Since magnesium plays an important role in glucose metabolism, it helps maintain healthy blood sugar levels. Indeed, a meta-analysis of seven studies showed that a 100 mg/day increase of magnesium intake resulted in healthier blood sugar levels.
Studies have shown that boosting your magnesium intake can improve your sleep. A recent double-blind, placebo-controlled study of older adults showed that taking 500 mg magnesium daily for eight weeks helped them fall asleep faster and sleep longer. Another study found that you may benefit from combining your magnesium supplement with melatonin and vitamin B. Subjects of this study experienced much improved sleep and overall quality of life as a result.
If you’re experiencing PMS symptoms, you may also be experiencing a magnesium deficiency. Studies have shown that, for women with PMS, a magnesium supplement can have significant health benefits. The effect of magnesium supplement has been established in different studies, but better results have resulted from combining magnesium with other vitamins. A study from the National Institutes of Health showed that women who took magnesium along with a vitamin B6 supplement experienced significant improvement compared to the women in the placebo group. While magnesium wasn’t shown to be helpful in all cases, there’s enough research to suggest that you’d benefit from giving it a try.

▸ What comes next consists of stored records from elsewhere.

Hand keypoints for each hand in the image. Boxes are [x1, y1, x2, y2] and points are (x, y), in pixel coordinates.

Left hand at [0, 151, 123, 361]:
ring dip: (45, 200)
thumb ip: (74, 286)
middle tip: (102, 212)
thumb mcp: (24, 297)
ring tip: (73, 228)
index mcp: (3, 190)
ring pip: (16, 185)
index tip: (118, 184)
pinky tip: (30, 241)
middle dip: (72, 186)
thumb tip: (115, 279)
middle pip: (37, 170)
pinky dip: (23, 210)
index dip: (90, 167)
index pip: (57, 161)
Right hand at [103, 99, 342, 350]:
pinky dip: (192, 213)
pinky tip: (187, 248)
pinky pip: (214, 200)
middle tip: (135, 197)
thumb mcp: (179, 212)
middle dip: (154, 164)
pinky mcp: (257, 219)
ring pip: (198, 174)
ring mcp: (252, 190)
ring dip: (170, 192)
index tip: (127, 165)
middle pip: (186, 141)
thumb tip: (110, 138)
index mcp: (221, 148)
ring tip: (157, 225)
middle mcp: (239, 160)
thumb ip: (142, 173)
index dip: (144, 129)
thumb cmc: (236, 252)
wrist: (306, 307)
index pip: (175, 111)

More than half of your body’s magnesium is found in your bones. Maintaining adequate magnesium levels is vital for your bone health. Studies have consistently demonstrated that having lower levels of the magnesium mineral can weaken overall bone health and are greater risk of bone injury. By contrast, those who have adequate magnesium levels have been shown to have greater bone resiliency. A recent review of twelve studies showed that higher magnesium intake can lead to greater bone density in the femoral neck and hip for older adults.

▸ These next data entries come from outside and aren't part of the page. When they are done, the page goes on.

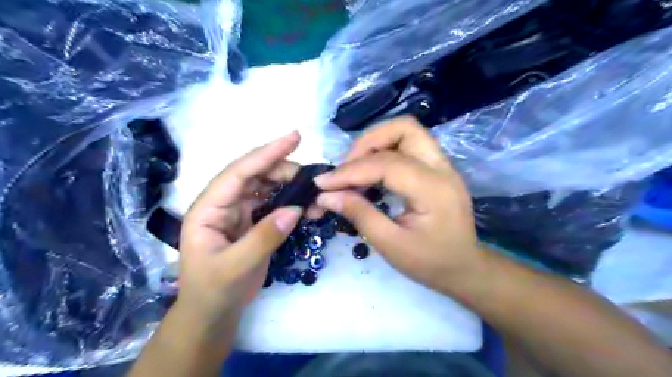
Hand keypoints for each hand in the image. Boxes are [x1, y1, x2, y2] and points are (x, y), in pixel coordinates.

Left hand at [179, 133, 305, 326]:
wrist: (213, 313)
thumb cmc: (214, 291)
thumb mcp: (236, 267)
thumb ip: (264, 237)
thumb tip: (296, 209)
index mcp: (208, 208)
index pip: (238, 172)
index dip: (266, 153)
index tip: (295, 137)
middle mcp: (223, 203)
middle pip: (256, 175)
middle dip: (284, 171)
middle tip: (312, 180)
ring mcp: (239, 212)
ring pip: (267, 187)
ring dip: (291, 186)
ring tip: (314, 193)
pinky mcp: (253, 222)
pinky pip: (274, 204)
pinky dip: (292, 202)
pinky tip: (307, 207)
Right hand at [313, 116, 482, 290]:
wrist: (464, 268)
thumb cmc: (430, 262)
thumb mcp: (391, 245)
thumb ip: (359, 214)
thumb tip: (326, 196)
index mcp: (433, 189)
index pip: (385, 164)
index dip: (349, 172)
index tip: (322, 183)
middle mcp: (442, 167)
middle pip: (403, 129)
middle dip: (367, 143)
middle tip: (345, 170)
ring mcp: (442, 165)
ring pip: (406, 132)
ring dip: (376, 143)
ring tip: (355, 168)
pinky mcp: (437, 168)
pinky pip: (408, 145)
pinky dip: (384, 151)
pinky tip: (371, 172)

Anyone who’s ever experienced headaches knows how painful they can be. If you’re worried about headaches, magnesium might be part of the solution. Some researchers have suggested that people who experience headaches are more likely to have a magnesium deficiency – and some studies have shown that magnesium may manage headaches.

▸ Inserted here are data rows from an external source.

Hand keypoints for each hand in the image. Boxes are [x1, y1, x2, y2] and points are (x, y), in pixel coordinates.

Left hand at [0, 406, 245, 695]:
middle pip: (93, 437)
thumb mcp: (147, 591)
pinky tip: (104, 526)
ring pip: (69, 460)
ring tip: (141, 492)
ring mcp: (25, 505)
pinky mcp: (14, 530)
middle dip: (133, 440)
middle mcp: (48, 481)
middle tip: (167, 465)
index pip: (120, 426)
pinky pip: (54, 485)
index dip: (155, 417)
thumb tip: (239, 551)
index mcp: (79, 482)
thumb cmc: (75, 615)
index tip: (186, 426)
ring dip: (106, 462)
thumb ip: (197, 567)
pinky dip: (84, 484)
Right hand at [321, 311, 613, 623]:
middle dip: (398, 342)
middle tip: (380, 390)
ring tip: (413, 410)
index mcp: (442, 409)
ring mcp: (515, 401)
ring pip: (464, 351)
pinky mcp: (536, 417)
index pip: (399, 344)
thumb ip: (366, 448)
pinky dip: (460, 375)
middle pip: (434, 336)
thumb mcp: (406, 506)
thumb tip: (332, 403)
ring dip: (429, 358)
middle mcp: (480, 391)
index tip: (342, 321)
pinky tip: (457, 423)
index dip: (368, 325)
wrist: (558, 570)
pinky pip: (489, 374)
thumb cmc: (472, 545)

Low magnesium levels have been linked to poor brain health and mood. A study from the National Institutes of Health found that healthy magnesium levels can promote a healthy, balanced state of mind. Another study – a six-week, double-blind, placebo-controlled study – found that taking 248 mg per day resulted in greater balance in mood and state of mind.
Magnesium supplementation can have a positive impact on your exercise performance. Since magnesium serves so many vital functions in the body – present in 300 enzymes and aiding in muscle function and energy production – it is essential to your overall physical activity. Studies of the connection between magnesium supplementation and exercise showed that physical activity increased. Meanwhile, animal studies have indicated that magnesium may enhance exercise performance by boosting glucose availability in the brain, muscles, and blood, and by reducing lactate accumulation in your muscles.
Taking supplements of any kind can result in side effects, and the same is true of magnesium. However, when taken in appropriate doses, magnesium supplements pose very little risk. Some side effects may include diarrhea, cramping, and nausea.